カフェオープンはずっとあたためてきた夢だったので、実際にそれが形になる緊張感と向き合うハードル、みたいなものはあったかもしれません。特効薬のような乗り越え方はなくて、覚悟を決めて進むしかないのかなと思いますね。特に複業の場合は、忙しさや他に収入があることを理由に間延びしてしまうので、ある程度自分で自分を追い込む必要がありました。

(写真:内山温那)

長期的な視点で人生を豊かに、小布施にカフェ文化を育んでいく

――オープンから1年経ち、ご自身の変化や学びは感じていますか?

始める前は、「提供する野菜も肉もドリンクも全て良いものを選びたい。たとえ儲けが出なくても、納得いくメニューを出したい」と考えていた時期がありました。しかし運営していて気づいたのが、たとえ複業でも、商売のための場でなくても、きちんと次につながる利益は出さないといけないということです。

――次につながる利益、ですか。

はい。
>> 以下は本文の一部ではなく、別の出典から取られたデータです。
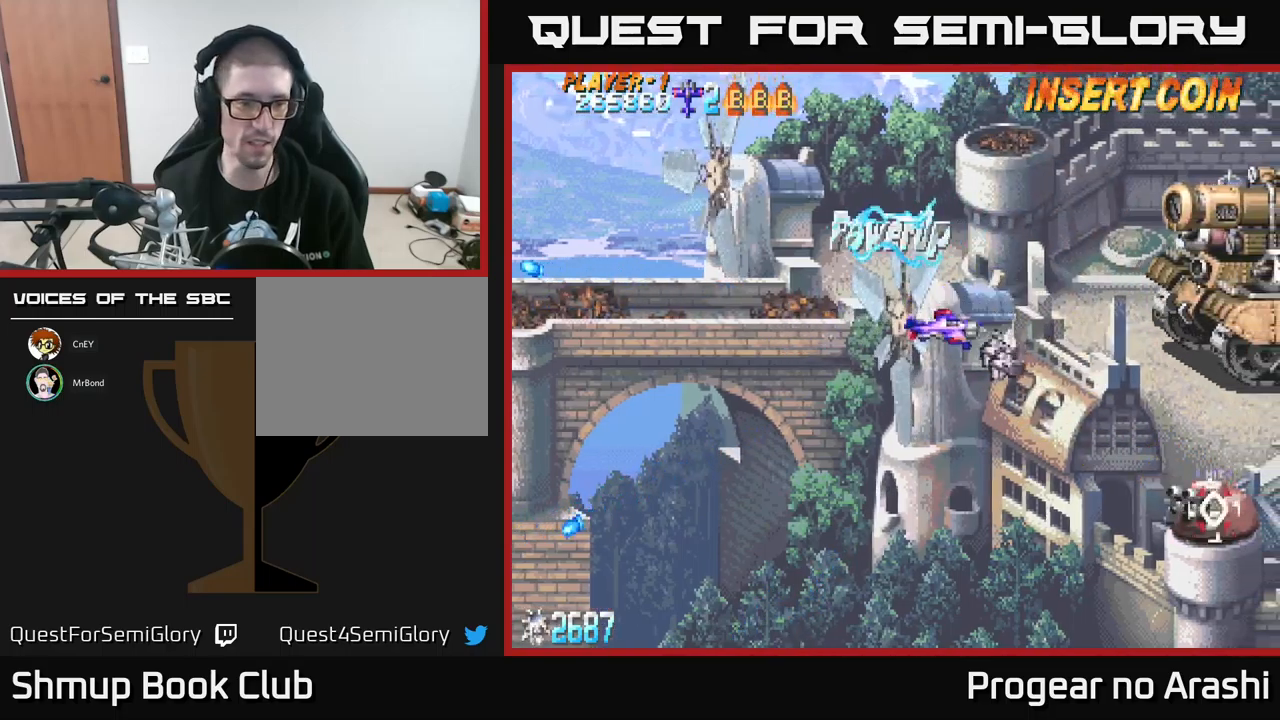
{"buttons": ["DPAD_DOWN", "DPAD_RIGHT"], "left_stick": "center", "events": [[17, "DPAD_LEFT", "down"], [250, "DPAD_LEFT", "up"], [450, "DPAD_RIGHT", "down"]]}
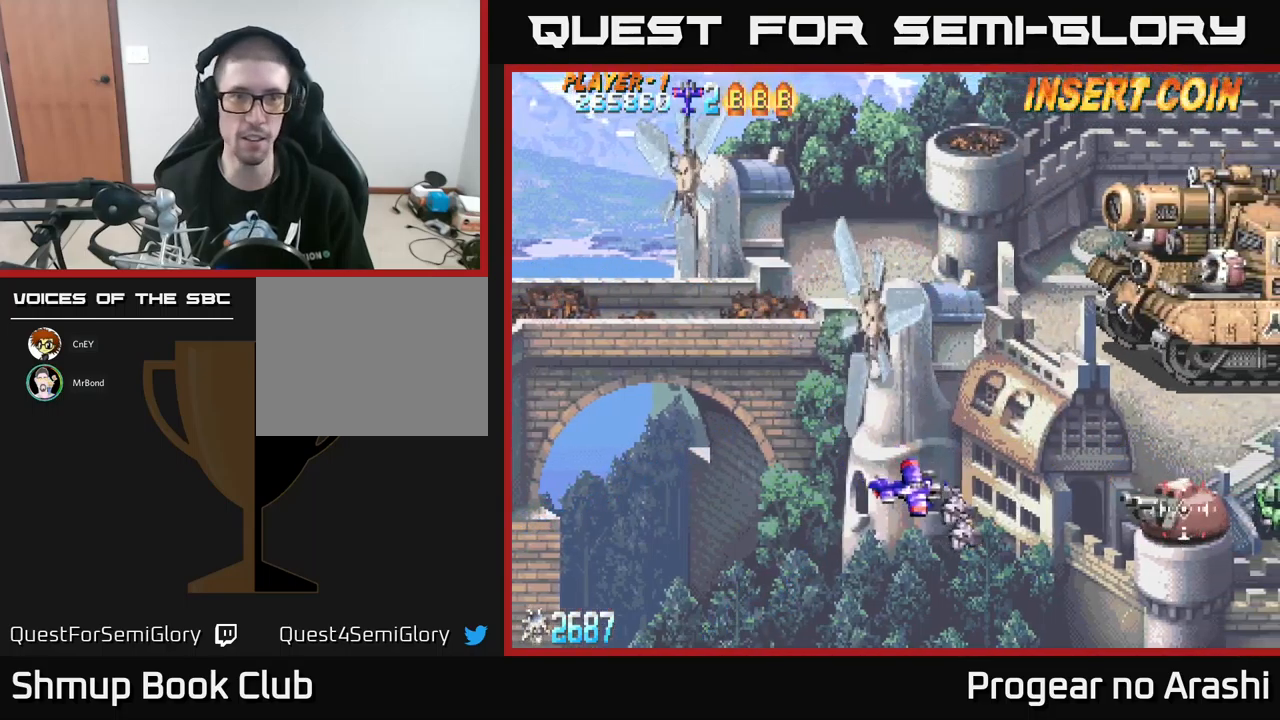
{"buttons": ["DPAD_LEFT"], "left_stick": "center", "events": [[84, "X", "down"], [150, "DPAD_DOWN", "up"], [234, "DPAD_RIGHT", "up"], [284, "DPAD_LEFT", "down"], [417, "X", "up"]]}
今まで全く意識していなかったのですが、自分の行動が利益に結びつかないと、面白いくらいにモチベーションが保てないんです。
例えば「このかぼちゃプリン1ホールを10切れにして10人に食べてもらっても、原価にしかならない」とかって考えてしまうと、途端に店に立つのが楽しくなくなってしまう。私が立たないと店はオープンできませんから、モチベーションの維持はとても大切です。まだうまく言葉にできませんが、きちんと美味しいものを提供して利益を上げ、いい空間を作る。この3つをうまく回していかないと、理想のカフェはできそうにないと感じています。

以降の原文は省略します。